| What the task asks |
Every record should be written out exactly, with the pictures left out.

#####

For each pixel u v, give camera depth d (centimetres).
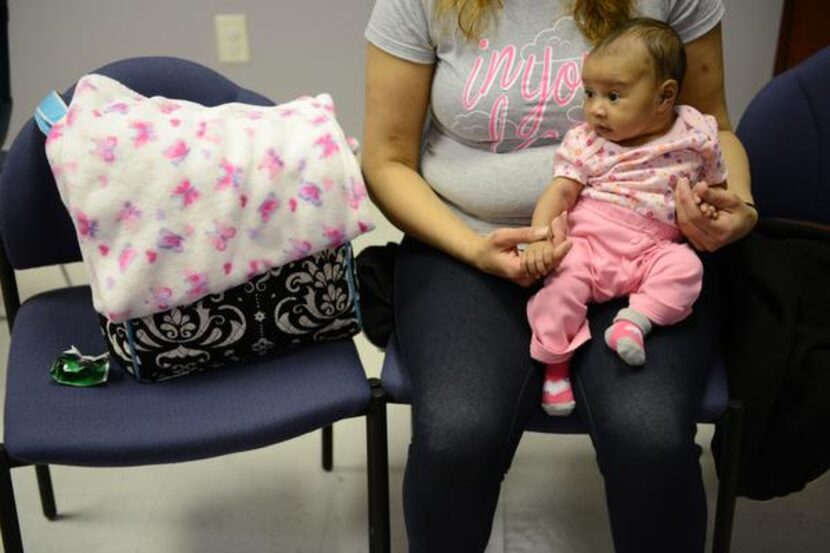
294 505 165
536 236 116
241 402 118
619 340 111
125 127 116
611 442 110
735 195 117
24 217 130
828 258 130
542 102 124
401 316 125
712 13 127
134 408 117
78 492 168
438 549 117
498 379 114
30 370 123
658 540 112
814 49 247
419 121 134
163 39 264
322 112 127
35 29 260
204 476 172
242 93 140
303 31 263
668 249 117
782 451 118
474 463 110
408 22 126
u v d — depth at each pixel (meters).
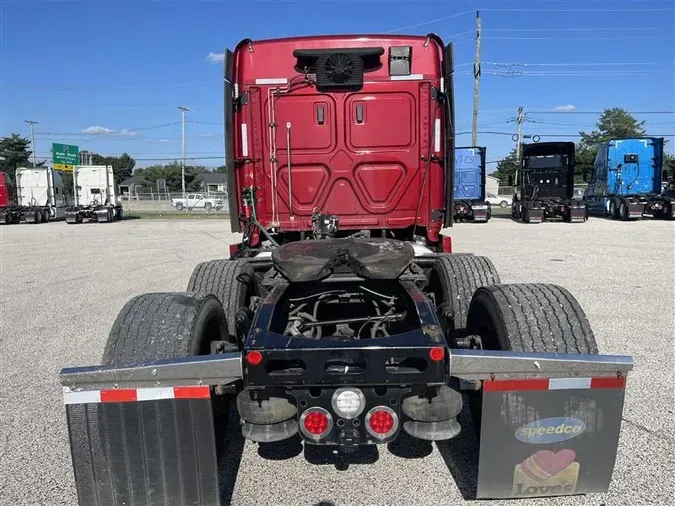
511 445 2.63
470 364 2.56
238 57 5.27
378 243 3.80
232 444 3.74
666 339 5.89
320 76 5.17
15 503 3.12
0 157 78.50
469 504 3.01
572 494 2.72
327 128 5.30
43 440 3.88
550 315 3.02
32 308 8.28
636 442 3.62
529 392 2.60
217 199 53.84
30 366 5.50
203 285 4.62
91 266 12.78
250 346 2.61
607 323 6.59
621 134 87.62
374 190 5.38
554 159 27.27
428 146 5.33
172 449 2.61
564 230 20.94
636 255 12.88
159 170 97.56
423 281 3.68
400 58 5.21
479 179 27.97
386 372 2.56
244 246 5.61
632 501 2.99
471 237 18.17
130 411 2.59
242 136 5.34
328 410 2.62
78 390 2.58
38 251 16.45
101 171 34.62
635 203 25.53
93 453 2.61
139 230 25.41
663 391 4.45
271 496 3.13
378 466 3.42
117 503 2.64
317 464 3.47
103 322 7.30
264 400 2.70
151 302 3.24
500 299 3.15
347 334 3.46
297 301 3.55
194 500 2.64
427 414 2.71
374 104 5.27
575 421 2.63
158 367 2.55
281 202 5.42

#####

| Answer to this task |
For each pixel u v, give camera depth d (centimetres).
294 505 165
536 236 116
241 402 118
619 340 111
125 127 116
611 442 110
735 195 117
24 217 130
828 258 130
542 102 124
401 316 125
712 13 127
134 408 117
78 492 168
438 549 117
498 379 114
30 370 123
658 540 112
814 49 247
419 121 134
163 39 264
322 112 127
35 29 260
204 476 172
242 93 140
303 31 263
668 249 117
782 451 118
474 463 110
408 22 126
u v d — depth at each pixel (meters).
511 445 2.63
470 364 2.56
238 57 5.27
378 243 3.80
232 444 3.74
666 339 5.89
320 76 5.17
15 503 3.12
0 157 78.50
469 504 3.01
572 494 2.72
327 128 5.30
43 440 3.88
550 315 3.02
32 308 8.28
636 442 3.62
529 392 2.60
217 199 53.84
30 366 5.50
203 285 4.62
91 266 12.78
250 346 2.61
607 323 6.59
621 134 87.62
374 190 5.38
554 159 27.27
428 146 5.33
172 449 2.61
564 230 20.94
636 255 12.88
159 170 97.56
423 281 3.68
400 58 5.21
479 179 27.97
386 372 2.56
244 246 5.61
632 501 2.99
471 237 18.17
130 411 2.59
242 136 5.34
328 410 2.62
78 390 2.58
38 251 16.45
101 171 34.62
635 203 25.53
93 453 2.61
139 230 25.41
663 391 4.45
271 496 3.13
378 466 3.42
117 503 2.64
317 464 3.47
103 322 7.30
264 400 2.70
151 302 3.24
500 299 3.15
347 334 3.46
297 301 3.55
194 500 2.64
427 414 2.71
374 104 5.27
575 421 2.63
158 367 2.55
281 202 5.42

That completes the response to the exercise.